Sugar Factory brings protein-packed Rainbow Sliders to grocery freezers
Sugar Factory turned Rainbow Sliders into a frozen grocery item, pairing 16 grams of protein with colorful buns, a collectible duck and Mike Tyson.

Sugar Factory is taking its rainbow-colored restaurant shtick into the freezer aisle, and it is doing it with a protein pitch that makes the indulgence easier to justify. The company’s Sugar Factory at Home line debuted with Rainbow Sliders, fully cooked frozen beef sliders made with real beef, sold in Cheese and Beef varieties at Jewel-Osco stores across Illinois, Indiana and Iowa.
The number on the box matters: the sliders deliver up to 16 grams of protein per serving and are made without seed oils. That puts them squarely in the space where frozen-food brands are trying to sell convenience without sounding like a compromise. Sugar Factory is not pretending these are clean-eating food. It is selling a fun, portioned, dessert-adjacent brand in a language shoppers already understand in frozen meals: protein, real beef and a little better-for-you framing.
The launch also came with the kind of theatrics Sugar Factory has built its restaurant brand around.
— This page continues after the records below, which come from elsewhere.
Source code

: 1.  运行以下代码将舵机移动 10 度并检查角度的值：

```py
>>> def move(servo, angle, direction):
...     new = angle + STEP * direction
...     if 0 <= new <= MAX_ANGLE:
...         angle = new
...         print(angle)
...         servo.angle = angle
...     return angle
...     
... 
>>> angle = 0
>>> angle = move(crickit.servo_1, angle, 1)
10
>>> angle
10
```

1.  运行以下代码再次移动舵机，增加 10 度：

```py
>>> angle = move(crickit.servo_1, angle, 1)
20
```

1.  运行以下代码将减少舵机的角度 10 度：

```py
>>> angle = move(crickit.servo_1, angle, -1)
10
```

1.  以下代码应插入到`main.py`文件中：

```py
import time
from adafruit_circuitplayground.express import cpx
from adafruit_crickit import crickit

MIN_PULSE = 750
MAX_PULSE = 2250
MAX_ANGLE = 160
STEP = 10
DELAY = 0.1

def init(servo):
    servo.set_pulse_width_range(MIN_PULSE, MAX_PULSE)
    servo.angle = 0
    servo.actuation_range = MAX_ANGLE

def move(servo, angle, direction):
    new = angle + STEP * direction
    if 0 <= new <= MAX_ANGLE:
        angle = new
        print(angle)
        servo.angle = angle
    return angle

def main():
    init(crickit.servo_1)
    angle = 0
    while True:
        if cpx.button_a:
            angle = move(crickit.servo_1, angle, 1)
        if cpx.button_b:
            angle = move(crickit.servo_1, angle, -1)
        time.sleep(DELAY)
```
Each box includes a collectible rubber duck in five base colors, with rare and ultra-rare versions, including a Mike Tyson duck. Tyson served as brand ambassador and called the collaboration “bold and iconic,” while saying the sliders were a family favorite. The product arrived in 5-pack and 10-pack formats, and Jewel-Osco listed a Sugar Factory Rainbow Sliders With Cheese 10.5-ounce item for delivery and pickup, while warning shoppers that product information can vary from packaging and should be checked on the label.
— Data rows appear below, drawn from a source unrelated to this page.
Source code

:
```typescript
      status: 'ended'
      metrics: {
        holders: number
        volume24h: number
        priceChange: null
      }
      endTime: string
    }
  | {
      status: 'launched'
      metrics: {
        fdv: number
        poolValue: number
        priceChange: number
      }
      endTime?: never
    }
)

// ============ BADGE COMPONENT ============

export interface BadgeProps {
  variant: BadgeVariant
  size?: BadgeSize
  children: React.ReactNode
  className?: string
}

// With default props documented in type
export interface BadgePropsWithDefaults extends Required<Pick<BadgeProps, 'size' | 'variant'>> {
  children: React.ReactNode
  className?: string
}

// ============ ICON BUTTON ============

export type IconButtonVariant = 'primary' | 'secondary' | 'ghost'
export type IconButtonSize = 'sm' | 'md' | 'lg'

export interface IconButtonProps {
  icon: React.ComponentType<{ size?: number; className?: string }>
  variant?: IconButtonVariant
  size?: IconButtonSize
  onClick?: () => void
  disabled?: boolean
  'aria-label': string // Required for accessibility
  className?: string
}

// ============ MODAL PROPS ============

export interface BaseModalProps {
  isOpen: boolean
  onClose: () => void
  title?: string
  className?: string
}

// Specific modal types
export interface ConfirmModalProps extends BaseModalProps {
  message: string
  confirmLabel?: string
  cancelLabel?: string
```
That mix of novelty and nutrition messaging is the point. Sugar Factory already sold Rainbow Sliders on its restaurant menu, where they came with American cheese, crispy onions, pickles, signature Sugar Factory sauce and a complimentary duck. The retail version translates a known menu item into a packaged frozen product instead of inventing a new concept from scratch, which gives the brand a recognizable visual hook and a built-in story for shoppers browsing crowded freezer doors.
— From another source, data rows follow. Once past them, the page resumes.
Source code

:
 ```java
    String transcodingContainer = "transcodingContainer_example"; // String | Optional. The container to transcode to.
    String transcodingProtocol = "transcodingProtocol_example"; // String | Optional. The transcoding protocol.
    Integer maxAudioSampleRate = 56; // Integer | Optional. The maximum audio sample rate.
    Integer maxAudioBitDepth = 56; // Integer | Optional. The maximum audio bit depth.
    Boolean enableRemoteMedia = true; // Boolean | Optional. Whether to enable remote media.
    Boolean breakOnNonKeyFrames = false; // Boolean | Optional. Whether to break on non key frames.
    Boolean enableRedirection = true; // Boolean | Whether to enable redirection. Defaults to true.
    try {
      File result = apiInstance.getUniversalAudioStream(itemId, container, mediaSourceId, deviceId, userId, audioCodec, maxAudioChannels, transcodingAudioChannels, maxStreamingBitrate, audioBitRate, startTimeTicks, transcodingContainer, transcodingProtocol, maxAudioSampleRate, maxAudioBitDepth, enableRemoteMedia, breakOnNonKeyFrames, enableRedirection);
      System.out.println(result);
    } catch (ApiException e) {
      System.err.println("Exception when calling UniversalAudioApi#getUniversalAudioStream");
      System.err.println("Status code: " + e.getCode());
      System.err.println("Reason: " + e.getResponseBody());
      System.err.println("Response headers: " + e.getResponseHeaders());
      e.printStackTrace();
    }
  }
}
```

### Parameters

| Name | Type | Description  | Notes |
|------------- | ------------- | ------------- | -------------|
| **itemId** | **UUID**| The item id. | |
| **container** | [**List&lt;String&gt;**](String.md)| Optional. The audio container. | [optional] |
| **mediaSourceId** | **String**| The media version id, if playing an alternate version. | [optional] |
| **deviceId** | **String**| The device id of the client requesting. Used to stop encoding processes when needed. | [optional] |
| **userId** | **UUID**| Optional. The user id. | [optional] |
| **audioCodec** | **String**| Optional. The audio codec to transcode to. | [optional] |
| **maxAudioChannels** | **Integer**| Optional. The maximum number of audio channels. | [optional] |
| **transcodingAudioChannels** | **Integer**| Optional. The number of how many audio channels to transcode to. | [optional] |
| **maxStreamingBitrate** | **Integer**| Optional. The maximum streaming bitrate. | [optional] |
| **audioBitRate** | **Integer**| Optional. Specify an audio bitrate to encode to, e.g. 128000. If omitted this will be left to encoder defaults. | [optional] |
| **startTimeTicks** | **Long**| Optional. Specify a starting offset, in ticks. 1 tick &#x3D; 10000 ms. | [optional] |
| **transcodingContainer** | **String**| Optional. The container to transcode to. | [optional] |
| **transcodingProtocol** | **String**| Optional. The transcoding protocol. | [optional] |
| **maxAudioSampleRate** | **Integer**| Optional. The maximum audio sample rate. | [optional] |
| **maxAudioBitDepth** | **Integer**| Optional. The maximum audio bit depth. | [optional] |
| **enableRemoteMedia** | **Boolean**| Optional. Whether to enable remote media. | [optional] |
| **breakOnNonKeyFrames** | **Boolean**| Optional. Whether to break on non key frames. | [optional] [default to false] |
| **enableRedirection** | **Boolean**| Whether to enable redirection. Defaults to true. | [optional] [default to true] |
The rollout was set for a noontime celebration at a Jewel-Osco in Stickney, Illinois, on April 10, and lines wrapped around the store as Tyson appeared. For Sugar Factory, that kind of scene turns a grocery launch into a brand event. For the freezer aisle, it is another sign that protein is becoming less of a hard health claim and more of a permission structure, one that lets shoppers reach for novelty, color and a little excess without feeling like they have left the wellness conversation behind.